Informasi ini disampaikan oleh Kepala Delegasi Rusia, Vladimir Medinsky, yang juga merupakan tangan kanan Putin dalam berbagai isu strategis. Dikutip dari CNN pada Jumat (16/5/2025), Medinsky memaparkan bahwa sehari sebelumnya, tepatnya Kamis (15/5), Presiden Putin mengadakan sebuah pertemuan tertutup guna mematangkan posisi Rusia menjelang perundingan.
“Kami menganggap negosiasi ini sebagai kelanjutan dari proses perdamaian di Istanbul, yang sayangnya, dihentikan oleh pihak Ukraina tiga tahun lalu,” katanya.
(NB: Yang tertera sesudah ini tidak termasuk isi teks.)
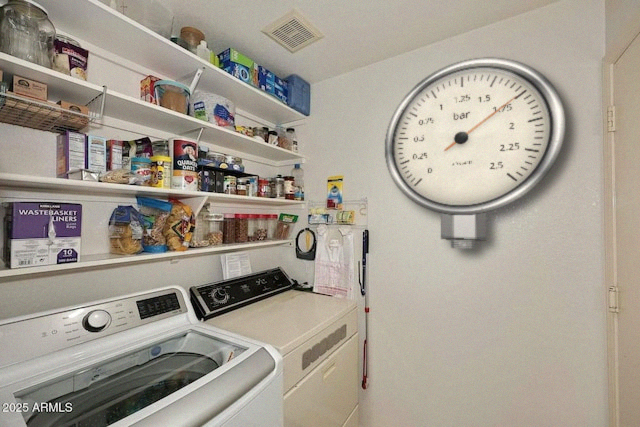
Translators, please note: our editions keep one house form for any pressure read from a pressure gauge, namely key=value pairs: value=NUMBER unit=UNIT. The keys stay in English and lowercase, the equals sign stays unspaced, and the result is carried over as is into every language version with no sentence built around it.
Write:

Pernyataan tersebut mengacu pada negosiasi yang sempat berlangsung pada 2022 di Istanbul, namun terhenti di tengah jalan. Kini, dengan babak baru yang digelar di Turki, Rusia tampak ingin kembali menjemput asa perdamaian yang tertunda.
Medinsky menekankan bahwa tim yang hadir telah melalui proses penyaringan ketat dan disetujui langsung oleh Presiden Putin. Delegasi ini, menurutnya, memiliki kapasitas penuh serta otoritas untuk menjalankan misi negosiasi dengan independensi dan kepercayaan diri yang tinggi.
“Delegasi kami disetujui oleh Presiden dan memiliki semua ‘kompetensi dan wewenang yang diperlukan untuk melakukan negosiasi‘,” tegasnya.
Lebih lanjut, Medinsky menyampaikan bahwa pendekatan yang digunakan Rusia dalam perundingan kali ini bersifat konstruktif. Mereka tidak sekadar hadir untuk membuka dialog, melainkan untuk menyusun fondasi dari sebuah perdamaian yang tidak rapuh. Tujuan utamanya, ujar Medinsky, adalah untuk melenyapkan akar-akar konflik yang telah lama menyulut pertentangan kedua negara.
“Tujuan perundingan ini adalah untuk membangun perdamaian jangka panjang dan menghilangkan akar penyebab dasar konflik,” lanjut Medinsky.
Dengan delegasi yang diibaratkan sebagai anak panah yang dilepas langsung dari busur sang pemimpin tertinggi, Rusia kini kembali meniti jalan diplomasi. Pertanyaannya, apakah Ukraina siap menyambut langkah ini dengan tangan terbuka? Ataukah babak baru ini akan kembali terhenti di tengah jalan, seperti deja vu sejarah tiga tahun lalu?